Ignoring the flower-toting family staring at her dishevelment with open curiosity, Ginger blinked through her tears at the numbers above the doors as they ticked away, moving so slowly she wanted to scream in frustration. When the doors finally parted, she took off like a shot, her eyes scanning the floor frantically. They finally landed on a desk with an official-looking woman sitting behind it, typing away on a computer.

She didn’t bother wiping her eyes or trying to fix her appearance. None of it mattered.

“Excuse me. I’m here to see Derek Tyler. Lieutenant Derek Tyler. He’s been shot. Please, I need to see him right away.”

The redhead dressed in scrubs looked bored by Ginger’s plea, taking her time looking up from the screen. “Spell the name.”

Ginger bit back an exasperated groan. She needed to see Derek and this woman clearly didn’t get the urgency. How many lieutenants had come in shot that night that she couldn’t remember him? Jesus, had she even made it in time? How much time had passed since the phone call? It could have been minutes or hours for all she knew. “T-Y-L-E-R. As in, Tyler. Please, I need to see him.”

Long fingernails punched the keyboard slowly. The woman shook her head. “No one has been admitted with that name, miss.”

Ginger finally lost her patience along with any composure she’d managed to keep since entering the hospital. She got angry. And when she got angry, she cried. Hiccupping once, twice, sloppy tears began rolling down her face once more. She leaned over the desk until her face was inches from the redhead.

“Check again. Now. Or I’ll throw this goddamn machine out the window.”

“Ginger?”





Chapter Nineteen


Her heart stopped. Sagging back from the counter, away from the woman’s stunned expression, Ginger turned to see Derek standing at the end of the corridor, underneath a sign that read Waiting Room.
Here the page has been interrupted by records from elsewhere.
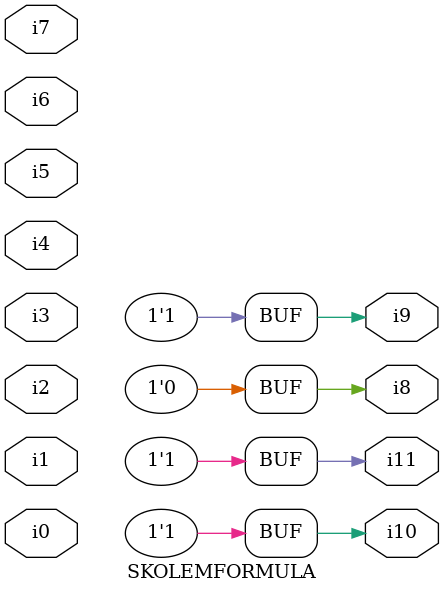
<source format=v>

module SKOLEMFORMULA ( 
    i0, i1, i2, i3, i4, i5, i6, i7,
    i8, i9, i10, i11  );
  input  i0, i1, i2, i3, i4, i5, i6, i7;
  output i8, i9, i10, i11;
  assign i8 = 1'b0;
  assign i9 = 1'b1;
  assign i10 = 1'b1;
  assign i11 = 1'b1;
endmodule



</source>
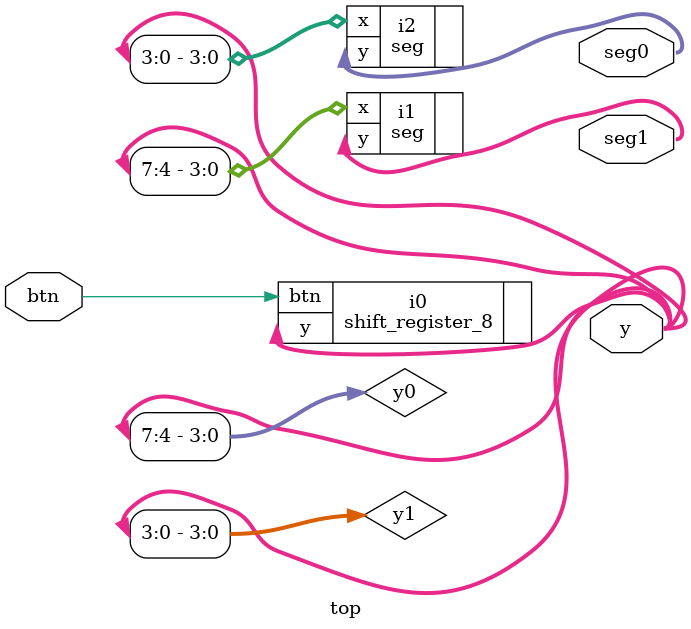
<source format=v>
module top(
  input btn,
  output reg [7:0] y,
  output [7:0] seg1,
  output [7:0] seg0
);
wire [3:0] y0 = y[7:4];
wire [3:0] y1 = y[3:0];

  shift_register_8 i0(
    .btn(btn),
    .y(y)
  );
  
  seg i1(
    .x(y0),
    .y(seg1)
  );
  
  seg i2(
    .x(y1),
    .y(seg0)  
  );

endmodule


</source>
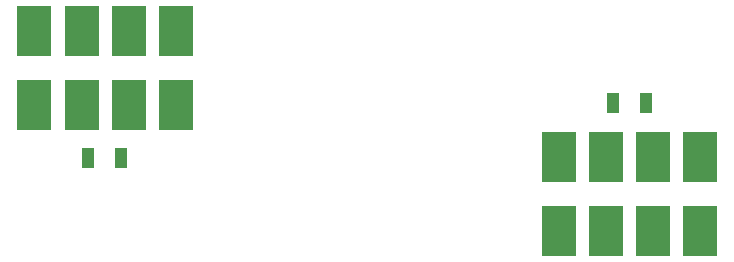
<source format=gbp>
%FSLAX25Y25*%
%MOIN*%
G70*
G01*
G75*
G04 Layer_Color=6049101*
%ADD10P,0.08352X4X369.0*%
%ADD11P,0.08352X4X81.0*%
%ADD12P,0.08352X4X153.0*%
%ADD13R,0.05906X0.05906*%
%ADD14P,0.08352X4X117.0*%
%ADD15R,0.05906X0.05906*%
%ADD16C,0.05000*%
%ADD17C,0.02500*%
%ADD18C,0.16500*%
%ADD19C,0.04000*%
%ADD20R,0.05000X0.08000*%
%ADD21R,0.12205X0.17716*%
%ADD22C,0.01000*%
%ADD23C,0.01200*%
%ADD24C,0.01500*%
%ADD25P,0.06937X4X369.0*%
%ADD26P,0.06937X4X81.0*%
%ADD27P,0.06937X4X153.0*%
%ADD28R,0.04906X0.04906*%
%ADD29P,0.06937X4X117.0*%
%ADD30R,0.04906X0.04906*%
%ADD31R,0.04000X0.07000*%
%ADD32R,0.11205X0.16716*%
D31*
X1200500Y884500D02*
D03*
X1189500D02*
D03*
X1014500Y866000D02*
D03*
X1025500D02*
D03*
D32*
X1043748Y883894D02*
D03*
X1028000D02*
D03*
X1012252D02*
D03*
X1043748Y908500D02*
D03*
X1028000D02*
D03*
X1012252D02*
D03*
X996504Y883894D02*
D03*
Y908500D02*
D03*
X1171252Y866500D02*
D03*
X1187000D02*
D03*
X1202748Y866500D02*
D03*
X1171252Y841894D02*
D03*
X1187000D02*
D03*
X1202748D02*
D03*
X1218496Y866500D02*
D03*
Y841894D02*
D03*
M02*

</source>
With his ever-present badge clipped to his waist, Derek looked bone-weary, his white shirt wrinkled and speckled with blood. Stubble covered his wide jaw. He looked at her in shock as if he couldn’t believe she stood there, just a short distance away. Her eyes ran over him, taking in every detail, never wanting to forget a single thing about him.

She sobbed. “Oh God. Oh, Derek.”

Ginger’s body shook so severely, she couldn’t run to Derek as fast as she wanted to, but somehow made it to the end of the corridor. She leaped into his open arms, wrapped her body around him, and held on tight. His steady heartbeat drummed against her chest, reassuring her. With her face pressed into his strong shoulder, she wept harder than she could remember.

“Shhh, baby. I’ve got you. It’s going to be okay. God, you’re frozen.”